Tüm partilere gönderilen yedi başlık arasında "Cumhurbaşkanı'na hakaret" düzenlemesi, "dezenformasyon yasası", medya sahipliği, TRT, AA, RTÜK, Basın İlan Kurumu, basın kartları komisyonu ve dijital platformlarla ilgili maddeler bulunuyor.
14 Mayıs seçimlerine sayılı günler kala; Türkiye'nin önde gelen 14 gazetecisi, 3 Mayıs Dünya Basın Özgürlüğü Günü'nde yayımladıkları metinle, "basın özgürlüğünün güvence altına alınması ve çoğulcu bir medya ortamının sağlanması için" yapılmasını istedikleri yasal değişiklikler konusunda, seçilecek yeni hükûmete çağrı yaptı.
Aralarında Gökçer Tahincioğlu, Murat Yetkin, Fatih Portakal, İsmail Saymaz, Kadri Gürsel, Nevşin Mengü ve Ece Temelkuran'ın da olduğu isimlerin yaptığı çağrı, tüm partilere gönderilirken; metindeki başlıklar arasında, "Cumhurbaşkanı'na hakaret" düzenlemesi, gazeteci örgütlerinin ve muhalefetin "sansür yasası" olarak nitelendirdiği "dezenformasyon yasası", Radyo ve Televizyon Üst Kurulu'nun bağımsızlığı gibi konularla ilgili talepler yer aldı.

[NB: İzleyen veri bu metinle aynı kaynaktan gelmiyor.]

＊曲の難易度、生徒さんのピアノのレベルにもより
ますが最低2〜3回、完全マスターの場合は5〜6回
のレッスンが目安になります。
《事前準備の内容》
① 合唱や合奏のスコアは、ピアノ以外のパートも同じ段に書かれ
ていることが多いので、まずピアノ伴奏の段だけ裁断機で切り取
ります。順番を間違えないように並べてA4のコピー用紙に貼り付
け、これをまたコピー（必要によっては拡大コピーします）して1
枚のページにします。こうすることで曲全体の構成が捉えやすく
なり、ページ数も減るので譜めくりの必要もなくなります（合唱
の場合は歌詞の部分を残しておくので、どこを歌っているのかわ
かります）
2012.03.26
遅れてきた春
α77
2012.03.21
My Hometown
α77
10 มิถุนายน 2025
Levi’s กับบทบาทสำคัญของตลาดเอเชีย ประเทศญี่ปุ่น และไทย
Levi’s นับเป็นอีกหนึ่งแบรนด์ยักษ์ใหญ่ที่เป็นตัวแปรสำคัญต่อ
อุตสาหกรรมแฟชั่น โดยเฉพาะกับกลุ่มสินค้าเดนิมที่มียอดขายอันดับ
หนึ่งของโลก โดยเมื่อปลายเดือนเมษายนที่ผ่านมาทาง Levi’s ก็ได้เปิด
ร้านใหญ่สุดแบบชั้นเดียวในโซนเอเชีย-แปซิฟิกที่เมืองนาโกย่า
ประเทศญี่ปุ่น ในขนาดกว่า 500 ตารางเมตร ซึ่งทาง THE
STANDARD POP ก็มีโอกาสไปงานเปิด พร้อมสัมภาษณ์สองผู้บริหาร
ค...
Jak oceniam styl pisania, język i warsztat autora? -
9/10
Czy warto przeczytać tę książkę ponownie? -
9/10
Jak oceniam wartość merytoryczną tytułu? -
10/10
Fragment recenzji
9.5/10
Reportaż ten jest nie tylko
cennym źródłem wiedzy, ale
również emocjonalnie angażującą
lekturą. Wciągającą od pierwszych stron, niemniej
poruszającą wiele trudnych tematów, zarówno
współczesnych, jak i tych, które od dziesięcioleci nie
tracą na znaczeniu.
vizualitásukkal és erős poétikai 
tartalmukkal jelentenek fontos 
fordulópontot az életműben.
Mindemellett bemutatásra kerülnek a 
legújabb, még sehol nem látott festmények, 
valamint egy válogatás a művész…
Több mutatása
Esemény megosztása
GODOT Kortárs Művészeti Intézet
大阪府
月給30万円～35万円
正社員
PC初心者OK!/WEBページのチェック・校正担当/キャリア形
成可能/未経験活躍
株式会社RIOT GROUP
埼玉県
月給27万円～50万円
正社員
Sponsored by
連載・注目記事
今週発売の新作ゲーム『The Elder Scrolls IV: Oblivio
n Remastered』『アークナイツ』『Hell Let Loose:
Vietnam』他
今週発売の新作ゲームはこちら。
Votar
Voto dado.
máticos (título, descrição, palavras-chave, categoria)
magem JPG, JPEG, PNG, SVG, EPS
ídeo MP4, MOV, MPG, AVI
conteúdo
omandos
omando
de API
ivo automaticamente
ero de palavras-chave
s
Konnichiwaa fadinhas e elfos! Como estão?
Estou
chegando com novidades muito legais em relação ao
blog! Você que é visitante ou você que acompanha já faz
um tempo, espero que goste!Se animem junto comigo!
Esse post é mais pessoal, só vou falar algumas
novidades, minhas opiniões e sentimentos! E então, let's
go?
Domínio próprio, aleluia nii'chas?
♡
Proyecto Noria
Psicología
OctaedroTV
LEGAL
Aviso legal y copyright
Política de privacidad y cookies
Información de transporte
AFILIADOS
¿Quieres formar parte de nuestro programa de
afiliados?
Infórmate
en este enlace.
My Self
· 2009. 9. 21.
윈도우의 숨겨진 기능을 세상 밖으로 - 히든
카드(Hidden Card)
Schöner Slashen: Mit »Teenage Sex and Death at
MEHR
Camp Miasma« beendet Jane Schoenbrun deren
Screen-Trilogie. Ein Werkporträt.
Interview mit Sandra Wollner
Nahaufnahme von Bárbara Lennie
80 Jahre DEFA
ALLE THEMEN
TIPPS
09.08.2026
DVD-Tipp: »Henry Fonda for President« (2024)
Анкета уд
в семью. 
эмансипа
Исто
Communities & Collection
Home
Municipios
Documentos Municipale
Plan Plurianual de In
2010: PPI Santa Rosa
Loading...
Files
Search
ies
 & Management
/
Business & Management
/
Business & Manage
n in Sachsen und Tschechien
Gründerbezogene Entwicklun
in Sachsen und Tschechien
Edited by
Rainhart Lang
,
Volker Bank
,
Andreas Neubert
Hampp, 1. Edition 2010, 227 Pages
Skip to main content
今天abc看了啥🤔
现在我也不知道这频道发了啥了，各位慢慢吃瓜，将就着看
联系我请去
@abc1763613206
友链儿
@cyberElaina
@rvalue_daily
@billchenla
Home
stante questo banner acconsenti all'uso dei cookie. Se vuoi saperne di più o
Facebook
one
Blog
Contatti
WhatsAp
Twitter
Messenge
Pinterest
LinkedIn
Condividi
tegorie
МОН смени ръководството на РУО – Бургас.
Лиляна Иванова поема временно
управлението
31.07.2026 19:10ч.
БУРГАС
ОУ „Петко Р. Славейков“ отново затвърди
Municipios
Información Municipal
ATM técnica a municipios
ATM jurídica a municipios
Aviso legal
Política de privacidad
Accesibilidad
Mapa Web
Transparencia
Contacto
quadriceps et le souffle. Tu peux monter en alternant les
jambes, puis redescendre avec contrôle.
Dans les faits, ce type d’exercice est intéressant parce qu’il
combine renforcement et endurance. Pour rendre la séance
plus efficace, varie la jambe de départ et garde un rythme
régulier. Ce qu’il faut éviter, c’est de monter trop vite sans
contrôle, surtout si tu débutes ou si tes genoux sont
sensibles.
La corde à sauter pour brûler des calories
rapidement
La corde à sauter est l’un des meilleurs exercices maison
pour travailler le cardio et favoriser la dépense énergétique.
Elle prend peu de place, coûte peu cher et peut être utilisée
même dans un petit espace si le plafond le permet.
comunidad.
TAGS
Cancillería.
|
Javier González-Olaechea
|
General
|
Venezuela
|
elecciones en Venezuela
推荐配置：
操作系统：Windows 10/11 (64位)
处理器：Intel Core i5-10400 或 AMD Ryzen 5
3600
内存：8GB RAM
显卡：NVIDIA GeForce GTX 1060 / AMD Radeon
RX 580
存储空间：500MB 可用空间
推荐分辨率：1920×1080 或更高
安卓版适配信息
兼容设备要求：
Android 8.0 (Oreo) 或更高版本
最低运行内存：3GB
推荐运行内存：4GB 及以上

Türkiye Gazeteciler Sendikası yöneticisi Mustafa Kuleli, 3 Mayıs Dünya Basın Özgürlüğü Günü’nde yapılan bu çıkışın "tarihi önemi taşıdığını" belirterek, "Meslektaşlarımız elini taşın altına koyarak cumhuriyetimizin ikinci yüzyılında özgür bir medya ortamını kurmak için yasa yapıcılara düşen görevi hatırlatıyor. İnanıyorum ki demokrasimiz yeniden ayağa kalkacak ve bu çok değerli çaba karşılıksız kalmayacaktır" diye konuştu.
Uluslararası Basın Enstitüsü (IPI) Başkan Yardımcısı ve IPI Türkiye Ulusal Komitesi Başkanı Emre Kızılkaya da, "Türkiye’de nitelikli gazeteciliğin güçlendirilmesi için basın özgürlüğünü boğucu yasal düzenleme ve zihniyetin tarihe gömülmesi yetmez. Medya ekonomisi ve teknolojisinde adil şartların sağlanması da gerekiyor. Son 15-20 yılda bozulanı ortak akılla düzeltmek adına bu dayanışma ve çağrı çok değerli" dedi.
"2. yüzyılın medya reformuna çağrı" başlıklı metin şöyle:
Biz aşağıda imzası bulunanlar; basın özgürlüğünün güvence altına alınması ve çoğulcu bir medya ortamının sağlanması için, seçilecek yeni hükûmetten aşağıdaki düzenlemeleri hayata geçirmesini talep ediyoruz:
*Gazetecilere karşı ceza soruşturmasına gerekçe yapılan mevzuat, Anayasa Mahkemesi ve Avrupa İnsan Hakları Mahkemesi içtihadı çerçevesinde değiştirilmelidir. Cumhurbaşkanına hakaret düzenlemesi ve “dezenformasyon yasası” diye adlandırılan sansür yasası kaldırılmalıdır.
*Haber ve yorum içeriği sağlayan medya şirketlerinin sahip ve ortaklarının, bu faaliyetlerini sürdürürken kamu ihalelerine katılması engellenmelidir. Medya şirketlerinin finansmanının şeffaf olması için gerekli tedbirler alınmalıdır.